I am not a total idiot. I did not jump onto the ice or anything.
I just pushed on it with one of my feet, as I sat on the edge of the pond. That’s way different.
The answer to the question How strong is the ice? is Not very.
Can Karen react quickly enough to pull her foot up before it gets soaked in ice cold water?
Experimental testing indicates…
Two of the days that I’ve been here, I’ve gone to the Russian market, over out of the Old Town, past the train station. It’s hard for me to explain it in a way that will give you a sense of the place but here’s my try:
First, a picture, of one aisle of the many-aisle market:
It is like if every garage sale you’ve ever been to set up shop in tin shacks and table in the melting snow, in a kind of sketch neighborhood in Tallinn, Estonia. And also all the thrift stores. And the little corner ethnic grocery stories. And all the sellers were 45+ years old. And spoke Russian. And had each maintained a specific collection of kinds of objects (one table: watches, power cords, socks. another: camera batteries, old bras, tweezers) for the past 20 years and were displaying those collections now.

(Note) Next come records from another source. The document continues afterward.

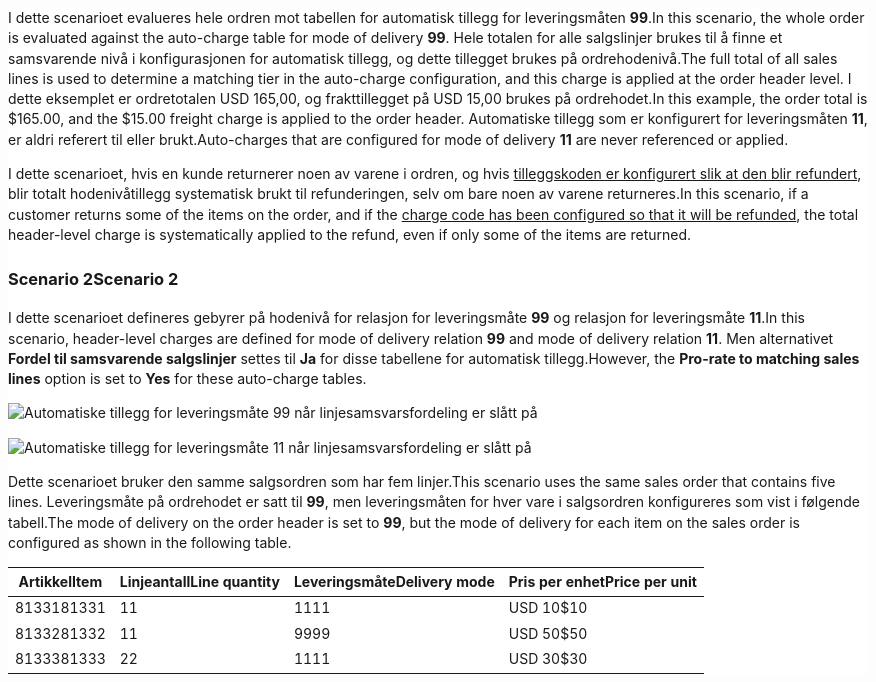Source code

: <span data-ttu-id="c9b83-163">I dette scenarioet evalueres hele ordren mot tabellen for automatisk tillegg for leveringsmåten **99**.</span><span class="sxs-lookup"><span data-stu-id="c9b83-163">In this scenario, the whole order is evaluated against the auto-charge table for mode of delivery **99**.</span></span> <span data-ttu-id="c9b83-164">Hele totalen for alle salgslinjer brukes til å finne et samsvarende nivå i konfigurasjonen for automatisk tillegg, og dette tillegget brukes på ordrehodenivå.</span><span class="sxs-lookup"><span data-stu-id="c9b83-164">The full total of all sales lines is used to determine a matching tier in the auto-charge configuration, and this charge is applied at the order header level.</span></span> <span data-ttu-id="c9b83-165">I dette eksemplet er ordretotalen USD 165,00, og frakttillegget på USD 15,00 brukes på ordrehodet.</span><span class="sxs-lookup"><span data-stu-id="c9b83-165">In this example, the order total is $165.00, and the $15.00 freight charge is applied to the order header.</span></span> <span data-ttu-id="c9b83-166">Automatiske tillegg som er konfigurert for leveringsmåten **11**, er aldri referert til eller brukt.</span><span class="sxs-lookup"><span data-stu-id="c9b83-166">Auto-charges that are configured for mode of delivery **11** are never referenced or applied.</span></span>

<span data-ttu-id="c9b83-167">I dette scenarioet, hvis en kunde returnerer noen av varene i ordren, og hvis [tilleggskoden er konfigurert slik at den blir refundert](https://docs.microsoft.com/dynamics365/unified-operations/retail/omni-auto-charges#setup-and-configuration-2), blir totalt hodenivåtillegg systematisk brukt til refunderingen, selv om bare noen av varene returneres.</span><span class="sxs-lookup"><span data-stu-id="c9b83-167">In this scenario, if a customer returns some of the items on the order, and if the [charge code has been configured so that it will be refunded](https://docs.microsoft.com/dynamics365/unified-operations/retail/omni-auto-charges#setup-and-configuration-2), the total header-level charge is systematically applied to the refund, even if only some of the items are returned.</span></span>

### <a name="scenario-2"></a><span data-ttu-id="c9b83-168">Scenario 2</span><span class="sxs-lookup"><span data-stu-id="c9b83-168">Scenario 2</span></span>

<span data-ttu-id="c9b83-169">I dette scenarioet defineres gebyrer på hodenivå for relasjon for leveringsmåte **99** og relasjon for leveringsmåte **11**.</span><span class="sxs-lookup"><span data-stu-id="c9b83-169">In this scenario, header-level charges are defined for mode of delivery relation **99** and mode of delivery relation **11**.</span></span> <span data-ttu-id="c9b83-170">Men alternativet **Fordel til samsvarende salgslinjer** settes til **Ja** for disse tabellene for automatisk tillegg.</span><span class="sxs-lookup"><span data-stu-id="c9b83-170">However, the **Pro-rate to matching sales lines** option is set to **Yes** for these auto-charge tables.</span></span>

![Automatiske tillegg for leveringsmåte 99 når linjesamsvarsfordeling er slått på](media/99_enabled.png)

![Automatiske tillegg for leveringsmåte 11 når linjesamsvarsfordeling er slått på](media/11_enabled.png)

<span data-ttu-id="c9b83-173">Dette scenarioet bruker den samme salgsordren som har fem linjer.</span><span class="sxs-lookup"><span data-stu-id="c9b83-173">This scenario uses the same sales order that contains five lines.</span></span> <span data-ttu-id="c9b83-174">Leveringsmåte på ordrehodet er satt til **99**, men leveringsmåten for hver vare i salgsordren konfigureres som vist i følgende tabell.</span><span class="sxs-lookup"><span data-stu-id="c9b83-174">The mode of delivery on the order header is set to **99**, but the mode of delivery for each item on the sales order is configured as shown in the following table.</span></span>

| <span data-ttu-id="c9b83-175">Artikkel</span><span class="sxs-lookup"><span data-stu-id="c9b83-175">Item</span></span>  | <span data-ttu-id="c9b83-176">Linjeantall</span><span class="sxs-lookup"><span data-stu-id="c9b83-176">Line quantity</span></span> | <span data-ttu-id="c9b83-177">Leveringsmåte</span><span class="sxs-lookup"><span data-stu-id="c9b83-177">Delivery mode</span></span> | <span data-ttu-id="c9b83-178">Pris per enhet</span><span class="sxs-lookup"><span data-stu-id="c9b83-178">Price per unit</span></span> |
|-------|---------------|---------------|----------------|
| <span data-ttu-id="c9b83-179">81331</span><span class="sxs-lookup"><span data-stu-id="c9b83-179">81331</span></span> | <span data-ttu-id="c9b83-180">1</span><span class="sxs-lookup"><span data-stu-id="c9b83-180">1</span></span>             | <span data-ttu-id="c9b83-181">11</span><span class="sxs-lookup"><span data-stu-id="c9b83-181">11</span></span>            | <span data-ttu-id="c9b83-182">USD 10</span><span class="sxs-lookup"><span data-stu-id="c9b83-182">$10</span></span>            |
| <span data-ttu-id="c9b83-183">81332</span><span class="sxs-lookup"><span data-stu-id="c9b83-183">81332</span></span> | <span data-ttu-id="c9b83-184">1</span><span class="sxs-lookup"><span data-stu-id="c9b83-184">1</span></span>             | <span data-ttu-id="c9b83-185">99</span><span class="sxs-lookup"><span data-stu-id="c9b83-185">99</span></span>            | <span data-ttu-id="c9b83-186">USD 50</span><span class="sxs-lookup"><span data-stu-id="c9b83-186">$50</span></span>            |
| <span data-ttu-id="c9b83-187">81333</span><span class="sxs-lookup"><span data-stu-id="c9b83-187">81333</span></span> | <span data-ttu-id="c9b83-188">2</span><span class="sxs-lookup"><span data-stu-id="c9b83-188">2</span></span>             | <span data-ttu-id="c9b83-189">11</span><span class="sxs-lookup"><span data-stu-id="c9b83-189">11</span></span>            | <span data-ttu-id="c9b83-190">USD 30</span><span class="sxs-lookup"><span data-stu-id="c9b83-190">$30</span></span>            |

It is exactly what I imagine the black market to be like, except maybe on the black market they had a smaller selection of items.
Highlights include: legit Russian fur hats from the actual USSR, about a zillion pairs of shoes, gravestones (coffins sold elsewhere, I guess), lots of cranberries at the grocery stalls, and old cameras I had to quickly move away from to keep myself from buying.
It’s pretty great. Go there sometime, if you get the chance.
Today I had to switch hostels, because the one I was staying at was booked out for tonight by the time I booked it last week. Not a big deal, I just booked one night in another hostel fairly close in Tallinn, packed up my stuff this morning, and set off to switch locations.
Well, after two days of cold but sunny, it was raining and windy and cold. Someone called it “Soviet Weather” if that gives you the picture.
Oh well, I am a hearty traveler, and am firmly of the opinion that a little rain never hurt anyone. So off I set.
Below is the route that I looked up beforehand from one hostel to another:
Not a bad walk, just a little over a mile, not too complicated.
…If you know me, you know that this story is about to take a twist.
Thanks to my patented Never Fail, Always Trustworthy, Generally Quite Impressive Ability to Be Directionally-Challenged, THIS was the route I took:
This turned out to be a 3+ mile scenic tour (in the rain and wind, mind you) of “the other side of town”. The buildings alternated between concrete block apartments and wooden buildings that looked like they were about to fall down. If it had been night time, I would have said it was decidedly “sketch”. I don’t know if this is true, but it felt like closer to what Tallinn might have been like while it was Soviet-controlled, than Old Town does. It was cool to see that, but by the end of my walk, I was reeeally ready to be there.
I manage to go precisely the wrong way, and thereafter have awful instincts about getting back on track. It’s a powerful combination, and one that gets more much more exercise than I am really looking for, a lot of the time.
And this is why I should never be in charge of directions for anything, any time.
This is Old Town Tallinn.
This is where I was standing when I took this picture. Up 247 steep stone stairs.